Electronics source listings
"""
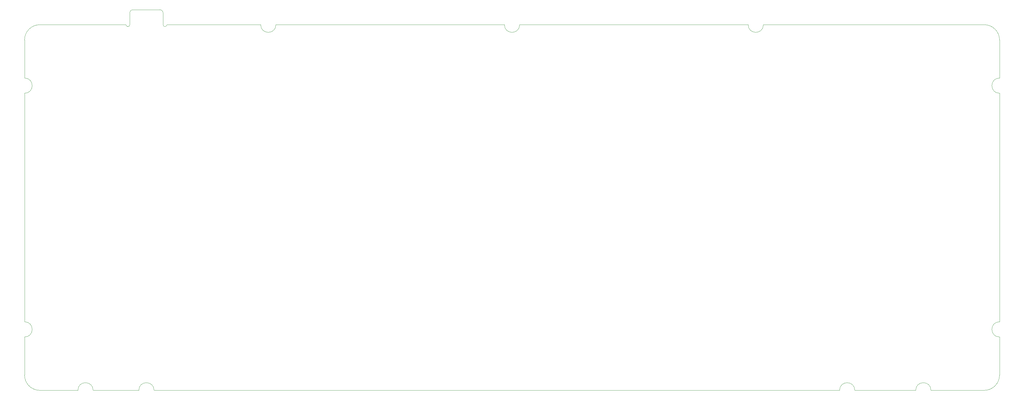
<source format=gm1>
%TF.GenerationSoftware,KiCad,Pcbnew,(6.0.2-0)*%
%TF.CreationDate,2022-04-22T07:40:39+07:00*%
%TF.ProjectId,kb-lone,6b622d6c-6f6e-4652-9e6b-696361645f70,rev?*%
%TF.SameCoordinates,Original*%
%TF.FileFunction,Profile,NP*%
%FSLAX46Y46*%
G04 Gerber Fmt 4.6, Leading zero omitted, Abs format (unit mm)*
G04 Created by KiCad (PCBNEW (6.0.2-0)) date 2022-04-22 07:40:39*
%MOMM*%
%LPD*%
G01*
G04 APERTURE LIST*
%TA.AperFunction,Profile*%
%ADD10C,0.100000*%
%TD*%
G04 APERTURE END LIST*
D10*
X311943750Y-169068750D02*
X330993750Y-169068750D01*
X92868750Y-169068750D02*
X307181250Y-169068750D01*
X126206250Y-54768750D02*
G75*
G03*
X130968750Y-54768750I2381250J0D01*
G01*
X95690000Y-54768842D02*
G75*
G03*
X96880626Y-54768796I595313J0D01*
G01*
X357187500Y-164306250D02*
X357187500Y-152400000D01*
X95692892Y-51087104D02*
X95690000Y-54768842D01*
X57150000Y-169068750D02*
X69056250Y-169068750D01*
X73818750Y-169068750D02*
X88106250Y-169068750D01*
X357187500Y-71437500D02*
G75*
G03*
X357187500Y-76200000I0J-2381250D01*
G01*
X335756250Y-169068750D02*
G75*
G03*
X330993750Y-169068750I-2381250J0D01*
G01*
X52387500Y-59531250D02*
X52387500Y-71437500D01*
X52387500Y-164306250D02*
G75*
G03*
X57150000Y-169068750I4762500J0D01*
G01*
X126206250Y-54768750D02*
X96880626Y-54768796D01*
X352425000Y-54768750D02*
X283368750Y-54768750D01*
X357187500Y-147637500D02*
X357187500Y-76200000D01*
X86287104Y-50087108D02*
X94692896Y-50087108D01*
X85287108Y-51087104D02*
X85287108Y-54768750D01*
X57150000Y-54768750D02*
G75*
G03*
X52387500Y-59531250I0J-4762500D01*
G01*
X202406250Y-54768750D02*
G75*
G03*
X207168750Y-54768750I2381250J0D01*
G01*
X278606250Y-54768750D02*
G75*
G03*
X283368750Y-54768750I2381250J0D01*
G01*
X352425000Y-169068750D02*
G75*
G03*
X357187500Y-164306250I0J4762500D01*
G01*
X95692892Y-51087104D02*
G75*
G03*
X94692896Y-50087108I-999996J0D01*
G01*
X84096482Y-54768796D02*
G75*
G03*
X85287108Y-54768750I595313J0D01*
G01*
X311943750Y-169068750D02*
G75*
G03*
X307181250Y-169068750I-2381250J0D01*
G01*
X84096482Y-54768796D02*
X57150000Y-54768750D01*
X335756250Y-169068750D02*
X352425000Y-169068750D01*
X357187500Y-59531250D02*
G75*
G03*
X352425000Y-54768750I-4762500J0D01*
G01*
X278606250Y-54768750D02*
X207168750Y-54768750D01*
X357187500Y-71437500D02*
X357187500Y-59531250D01*
X357187500Y-147637500D02*
G75*
G03*
X357187500Y-152400000I0J-2381250D01*
G01*
X73818750Y-169068750D02*
G75*
G03*
X69056250Y-169068750I-2381250J0D01*
G01*
X86287104Y-50087108D02*
G75*
G03*
X85287108Y-51087104I0J-999996D01*
G01*
X52387500Y-76200000D02*
X52387500Y-147637500D01*
X52387500Y-152400000D02*
G75*
G03*
X52387500Y-147637500I0J2381250D01*
G01*
X52387500Y-76200000D02*
G75*
G03*
X52387500Y-71437500I0J2381250D01*
G01*
X52387500Y-152400000D02*
X52387500Y-164306250D01*
X92868750Y-169068750D02*
G75*
G03*
X88106250Y-169068750I-2381250J0D01*
G01*
X202406250Y-54768750D02*
X130968750Y-54768750D01*
M02*

</source>
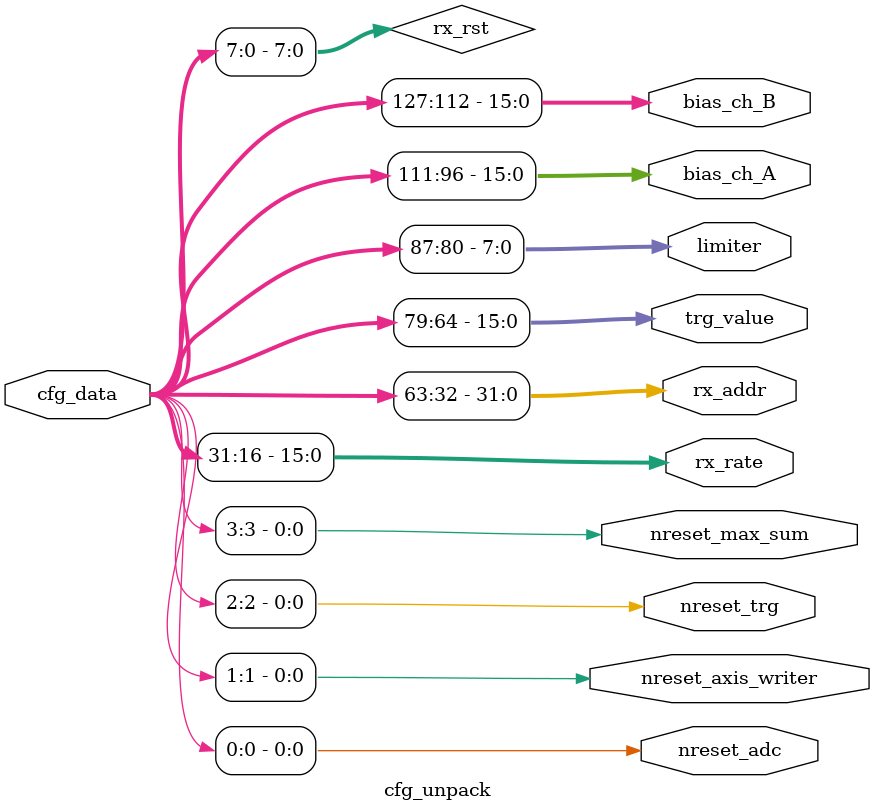
<source format=v>
`timescale 1ns / 1ps

module cfg_unpack #(
  parameter integer CFG_DATA_WIDTH = 160,
  parameter integer RX_RST_LSB     = 0,    parameter integer RX_RST_WIDTH     = 8,
  parameter integer RX_RATE_LSB    = 16,   parameter integer RX_RATE_WIDTH    = 16,
  parameter integer RX_ADDR_LSB    = 32,   parameter integer RX_ADDR_WIDTH    = 32,
  parameter integer TRG_VALUE_LSB  = 64,   parameter integer TRG_VALUE_WIDTH  = 16,
  parameter integer LIMITER_LSB    = 80,   parameter integer LIMITER_WIDTH    = 8,
  parameter integer BIAS_A_LSB     = 96,   parameter integer BIAS_A_WIDTH     = 16,
  parameter integer BIAS_B_LSB     = 112,  parameter integer BIAS_B_WIDTH     = 16
) (
  input  wire [CFG_DATA_WIDTH-1:0] cfg_data,

  
  // отдельные битовые выходы (по запросу)
  output wire                      nreset_adc,         // rx_rst[0]
  output wire                      nreset_axis_writer, // rx_rst[1]
  output wire                      nreset_trg,         // rx_rst[2]
  output wire                      nreset_max_sum,         // rx_rst[3]

  output wire signed [RX_RATE_WIDTH-1:0] rx_rate,
  output wire [RX_ADDR_WIDTH-1:0]  rx_addr,
  output wire [TRG_VALUE_WIDTH-1:0] trg_value,
  output wire [LIMITER_WIDTH-1:0]  limiter,
  output wire signed [BIAS_A_WIDTH-1:0] bias_ch_A,
  output wire signed [BIAS_B_WIDTH-1:0] bias_ch_B
);
 
 wire [RX_RST_WIDTH-1:0]   rx_rst;
 
  // проверки границ (как было)
  initial begin
    if (RX_RST_LSB + RX_RST_WIDTH   > CFG_DATA_WIDTH)  $error("RX_RST out of range");
    if (RX_RATE_LSB + RX_RATE_WIDTH > CFG_DATA_WIDTH)  $error("RX_RATE out of range");
    if (RX_ADDR_LSB + RX_ADDR_WIDTH > CFG_DATA_WIDTH)  $error("RX_ADDR out of range");
    if (TRG_VALUE_LSB + TRG_VALUE_WIDTH > CFG_DATA_WIDTH)$error("TRG_VALUE out of range");
    if (LIMITER_LSB + LIMITER_WIDTH > CFG_DATA_WIDTH)  $error("LIMITER out of range");
    if (BIAS_A_LSB + BIAS_A_WIDTH   > CFG_DATA_WIDTH)  $error("BIAS_A out of range");
    if (BIAS_B_LSB + BIAS_B_WIDTH   > CFG_DATA_WIDTH)  $error("BIAS_B out of range");
  end

  // срезы
  assign rx_rst    = cfg_data[ RX_RST_LSB + RX_RST_WIDTH - 1 : RX_RST_LSB ];
  assign rx_rate   = cfg_data[ RX_RATE_LSB + RX_RATE_WIDTH - 1 : RX_RATE_LSB ];
  assign rx_addr   = cfg_data[ RX_ADDR_LSB + RX_ADDR_WIDTH - 1 : RX_ADDR_LSB ];
  assign trg_value = cfg_data[ TRG_VALUE_LSB + TRG_VALUE_WIDTH - 1 : TRG_VALUE_LSB ];
  assign limiter   = cfg_data[ LIMITER_LSB + LIMITER_WIDTH - 1 : LIMITER_LSB ];
  assign bias_ch_A = cfg_data[ BIAS_A_LSB + BIAS_A_WIDTH - 1 : BIAS_A_LSB ];
  assign bias_ch_B = cfg_data[ BIAS_B_LSB + BIAS_B_WIDTH - 1 : BIAS_B_LSB ];

  // побитовые выходы (0 - LSB)
  assign nreset_adc         = rx_rst[0]; // 0 бит - сброс ADC_1
  assign nreset_axis_writer = rx_rst[1]; // 1 бит - axis_writer
  assign nreset_trg         = rx_rst[2]; // 2 бит - сброс триггера
  assign nreset_max_sum     = rx_rst[3]; // 3 бит - сброс максимума суммы модулей каналов АЦП

  // при желании можно добавить инверсию (active-low) здесь, например:
  // assign rst_adc = ~rx_rst[0]; // если в логике нужно active-low

endmodule

</source>
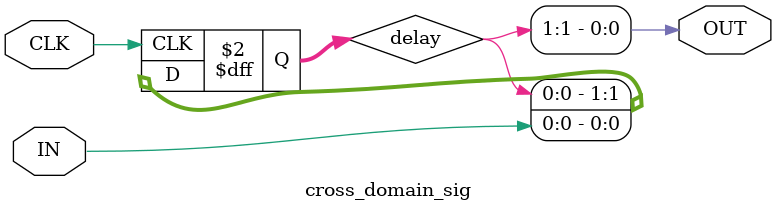
<source format=v>

`timescale 1 ns / 10 ps
// synopsys translate_on

`default_nettype none

// define the propagation delay (for simulation)
`define PD_TRIG 5
`define PD_COMB 5

module cross_domain_sig
(
 input  wire CLK,
 input  wire IN,
 output wire OUT
);

//******************************************************************************
reg [1:0] delay;

assign OUT = delay[1];

//******************************************************************************
// crossing clock-domains:
always @(posedge CLK)
  begin
   delay[1] <= delay[0];  delay[0] <= IN;
  end
  
//******************************************************************************

endmodule



</source>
"""
WHAT TO DO ::
Tally up the lines above containing "APERTURE"; the number is the full answer.

TASK RESULT ::
2